Citi Chief Brand Officer Dermot Boden was born in Dublin but moved to London at the age of 4. When he travels around London, he sees the city where he grew up from a different vantage point from most U.S. sponsor executives. He talked to us about how the city was managing the Olympics so far.
Citi's Dermot Boden
SHANA WITTENWYLER PHOTO
Having grown up here, what are your impressions?

BODEN: I’m a slightly confused Irelander, but I was privileged to grow up here. I really love this country. I was in tears (during the opening ceremony). I’m very proud of what London delivered and achieved. The country is going through a rough time right now, but you wouldn’t sense it from the atmosphere and the attitude of people.
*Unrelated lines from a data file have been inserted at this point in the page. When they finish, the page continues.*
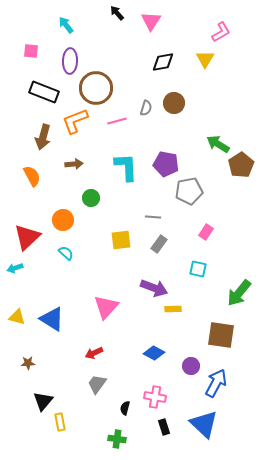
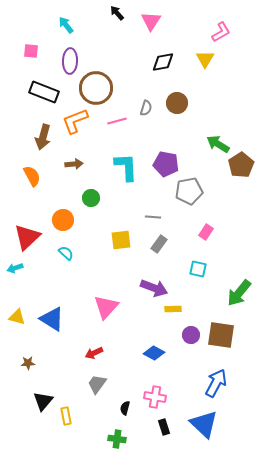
brown circle at (174, 103): moved 3 px right
purple circle at (191, 366): moved 31 px up
yellow rectangle at (60, 422): moved 6 px right, 6 px up
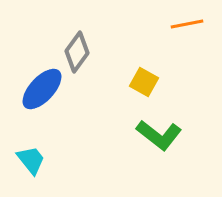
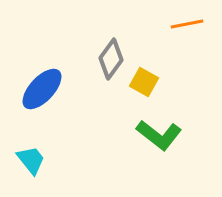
gray diamond: moved 34 px right, 7 px down
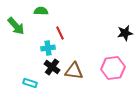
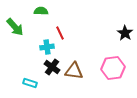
green arrow: moved 1 px left, 1 px down
black star: rotated 28 degrees counterclockwise
cyan cross: moved 1 px left, 1 px up
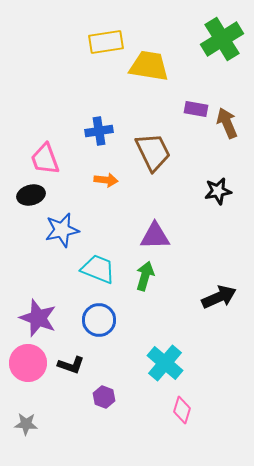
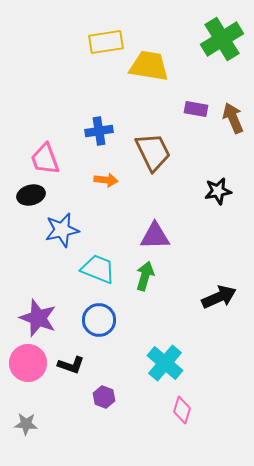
brown arrow: moved 6 px right, 5 px up
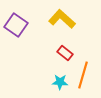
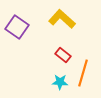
purple square: moved 1 px right, 2 px down
red rectangle: moved 2 px left, 2 px down
orange line: moved 2 px up
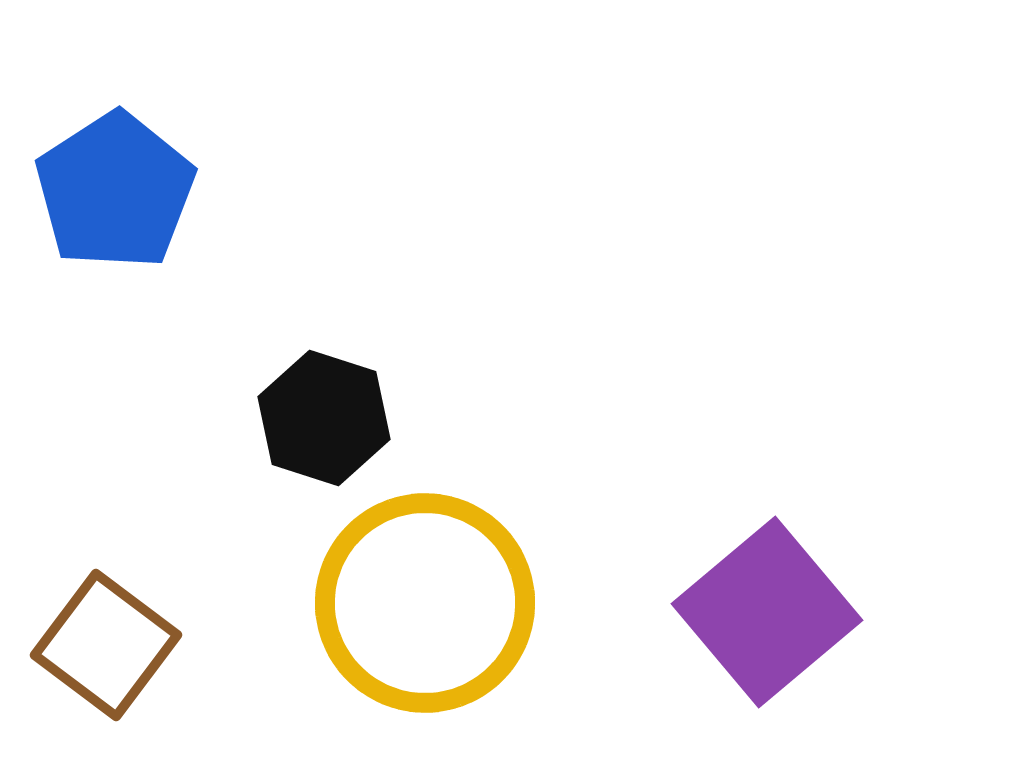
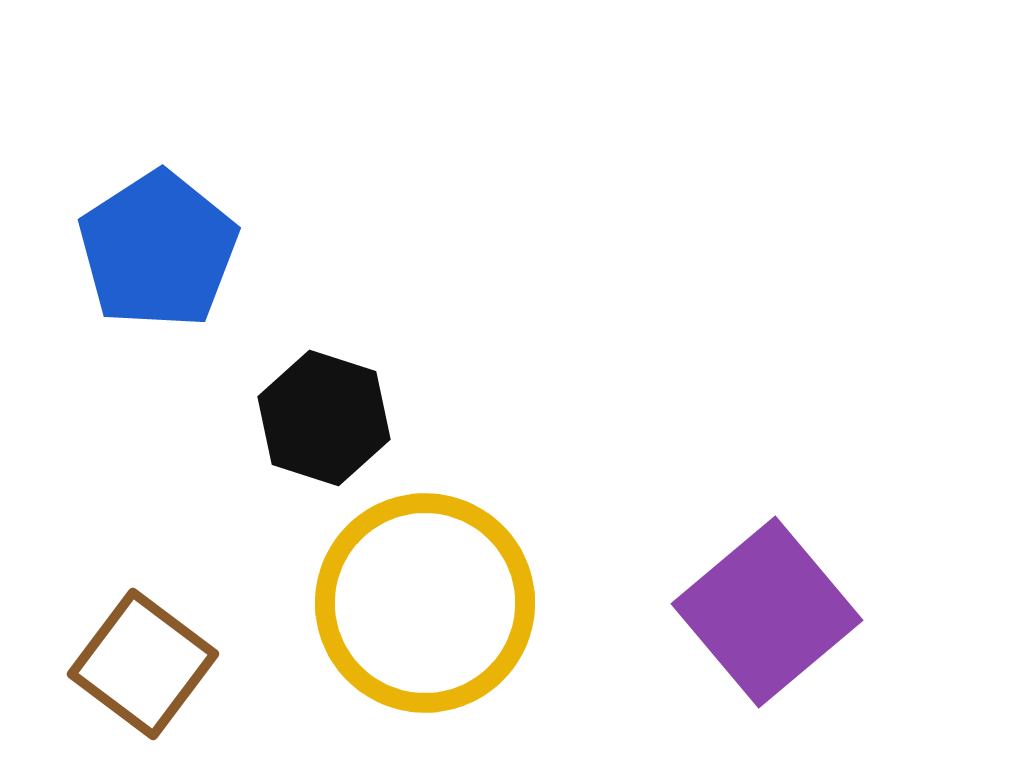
blue pentagon: moved 43 px right, 59 px down
brown square: moved 37 px right, 19 px down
I’m very proud London’s hosting its third Games. I thought (during the opening ceremony) we saw the British humor is self-effacing and how edgy, impactful and self-deprecating it is. They’ve done a very good job of inculcating (the Olympics) through the city.

What impressed you the most?

BODEN: For the first time in history, the flame left the host country, once it arrived in the country, to go to another. It went to Dublin. That’s incredible.

What are you looking forward to?

BODEN: I’m looking forward to seeing Wimbledon. You get so used to the way the whole thing is managed. It will be interesting, the sacred grass on the center court with people in non-white. It will be interesting to see the subtle branding that’s there for Rolex and others removed.

What is your impression of the reinvention of east London as an Olympic Park?

BODEN: I said to someone last night there would be little chance of going out there when I lived here. Everything I hear is that there’s a sense they’ve figured out how to manage (the venues) going forward. I am a West Ham United fan. They may take the ground forward. That would be very impressive. The stadium looks great. It seems like a re-energized area. It’s been a tough area. We hope for the best. I hope it isn’t the white elephant that we’ve seen in other cities.

When it comes to legacy, what are you anticipating it will be?

BODEN: The legacy of the Games for Citi is that I hope we have really connected, we’ve connected our brand in a way that people feel like is genuine in supporting people on their journey from ambition to achievement. The legacy of the Games itself is what Lord Coe expressed: inspiring a generation. If through this Games we get people more interested in sport and the optimism of the opportunity of having a dream and aspiring to get there and getting there is a very proud legacy.